On what he expects from Woodley

“I expect him to start slow and try to feel me out, to take me into the later rounds, or at least try to, to be on his back foot moving away. Seeing my game plan. I think you’re gonna see a less aggressive guy who is gonna try and find my mistakes and take the fight into the later rounds.

“He probably thinks in his head that will help him because of his experience or conditioning. I don’t know, but I just see that how he’s fighting, sort of backing up. But I’m a real killer in there, so I’m gonna try to hunt him down. If he’s coming forward, he’s going to get walked into shots. If he’s on his back foot, I’m a hunter and I can go get him. I can fight both ways, which is great.”

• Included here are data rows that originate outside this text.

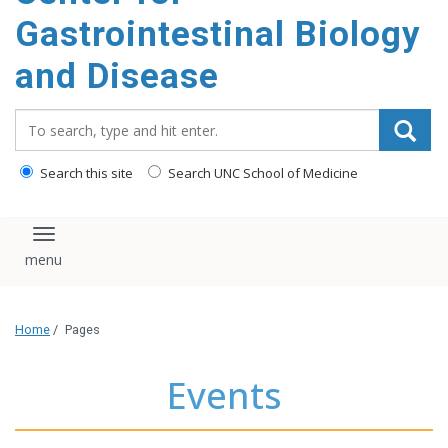
content
Gastrointestinal Biology
and Disease
Search_for:
Search this site
Search UNC School of Medicine
Toggle navigation
Home
/
Pages
Events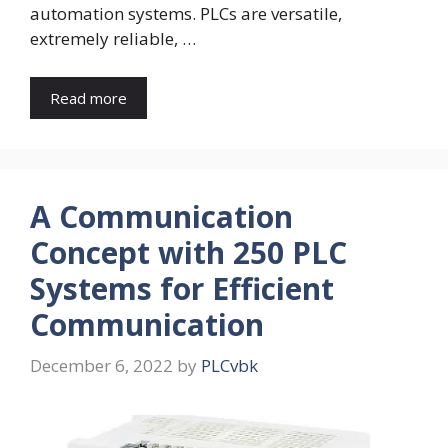
automation systems. PLCs are versatile,
extremely reliable, …
Read more
A Communication
Concept with 250 PLC
Systems for Efficient
Communication
December 6, 2022
by
PLCvbk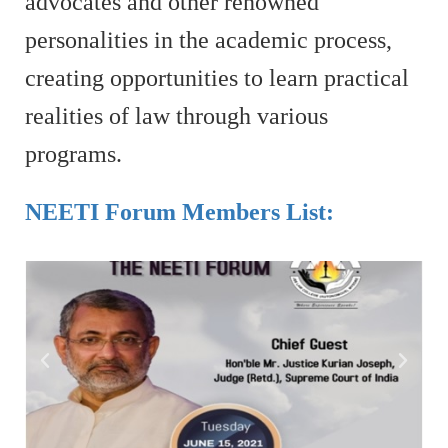
advocates and other renowned
personalities in the academic process,
creating opportunities to learn practical
realities of law through various
programs.
NEETI Forum Members List: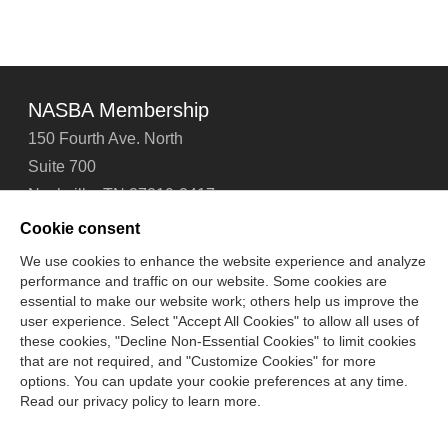
NASBA Membership
150 Fourth Ave. North
Suite 700
Nashville, TN 37219-2417
Tel: 615-880-4200
Cookie consent
Fax: 615-880-4290
We use cookies to enhance the website experience and analyze
performance and traffic on our website. Some cookies are
Contact Us
About Us
Careers
Email Signup
essential to make our website work; others help us improve the
Privacy Policy
Terms of Use
Technical Support
user experience. Select "Accept All Cookies" to allow all uses of
Accessibility
Site Map
Cookie Management Center
these cookies, "Decline Non-Essential Cookies" to limit cookies
that are not required, and "Customize Cookies" for more
options. You can update your cookie preferences at any time.
Copyright © 2006 -
2026
Read our privacy policy to learn more.
National Association of State Boards of Accountancy. All
rights reserved.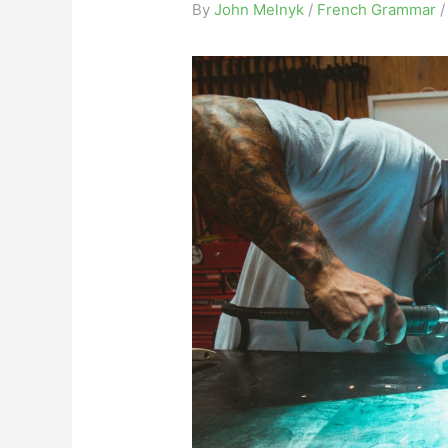
By
John Melnyk
/
French Grammar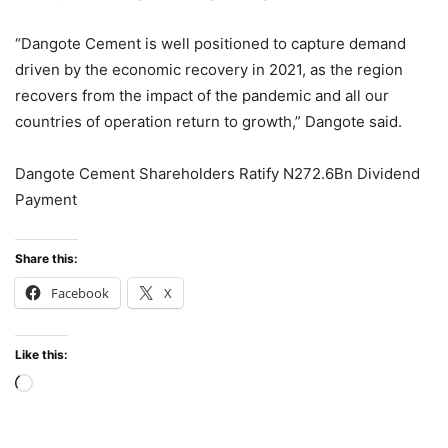
“Dangote Cement is well positioned to capture demand
driven by the economic recovery in 2021, as the region
recovers from the impact of the pandemic and all our
countries of operation return to growth,” Dangote said.
Dangote Cement Shareholders Ratify N272.6Bn Dividend
Payment
Share this:
Facebook
X
Like this:
Loading…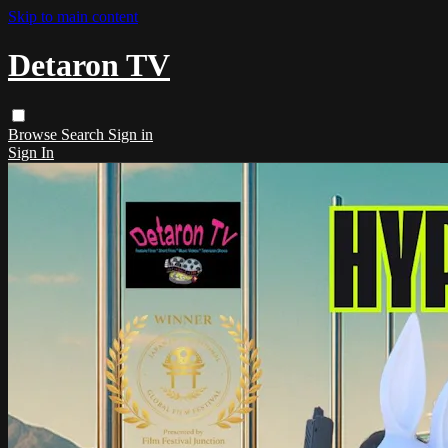
Skip to main content
Detaron TV
Browse
Search
Sign in
Sign In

On the MMA names on his recently posted “hit list”

“Dana might not let them fight, but they’re still on the hit list. I’ve had beef with Nate (Diaz) back and forth over social media. I beat up one of Nate’s boys in sparring. He just thinks he’s this, like, super tough guy — I mean, he is, right? But not in this world. Not when you come into the squared circle. It’s a whole different sport, buddy. So he can get the smoke, or his brother (Nick), or both in the same night. I see the guys they’re fighting, their striking ability, and you know, it’s whatever. I have to settle that beef.

“Same thing with Kamaru Usman. ... He and I have beef, too, going back and forth on social media. I forget even how it started. I have beef with way too many people. ... All of these guys can get the smoke, and I’m really ‘bout it. When I see anyone, any time, any place, I mean it. So let’s get it done. If it’s possible, then let’s get it done. I’m ready!”

On Conor McGregor

UFC 264: Poirier v McGregor 3 Photo By Thomas King/Sportsfile via Getty Images

“He’s sort of lost that spunk and I think people are kind of second-guessing him. He’s not the same Conor, that’s for sure. It’s not as interesting, however I would still just like to beat him up, because I would want him to freak out in the ring and go crazy and lose his shit. I think it would be funny to see him break down like he did against Dustin Poirier.

“And by the way, it’s still a massive fight. Regardless of anything people want to say about Conor, you have to respect him for what he’s done, becoming really the face of the fight game. I don’t hate the guy. Do I like him? No, but you have to respect him. All I’ve said is I want to fight him and knock him out. Because A) it would be a big fight and big business, and B) give the people what they want. That’s one of the most talked-about fights to happen in the past year. Regardless of whether he’s winning or losing, I think people still want to see that.”

On the chatter of him fighting his brother Logan Paul

“I put (his name on the list) as a joke. Just trolling a bit. But people always ask us that, so sometimes we lean into it, like, ‘Maybe we’ll do it!’ But other days, like today, I’m just, like, ‘We probably won’t ever fight.’ Our parents don’t want us to do it. But it is something funny to sort of troll. Who knows what will happen, man? It’s 2021, anything’s possible.”

On Tommy Fury possibly being next after Woodley

Daniel Dubois v Tommy Fury Press Conference - The Landmark London Photo by Jonathan Brady/PA Images via Getty Images

“The thing I’ve made fun of Timmy for is, like, the only reason people know of you is because of your famous older brother. I didn’t even know you existed and you have no audience here in the U.S. We’re sort of still trying to gauge, like, do people even care about that fight? Is it a big fight? Can he actually fight? Is he really as good as they claim him to be? We’re still figuring out a lot of things. After I knock out Tyron, it’s back to the drawing board with the team to figure out who is the next big fight.

“I have to have an opponent that can draw pay-per-view numbers. I can’t take a step back because all eyes are on me. No one will want to watch me fight some unknown pro boxer or pro MMA fighter. I need to sell pay-per-views and people want big, star power names.”

“My career is just different. It’s such a unique situation. No fighter in the history of the sport has sold this many pay-per-views and had this much attention at 3-0. I’m building my career differently all while still challenging myself and trying to become the biggest prizefighter in the world.”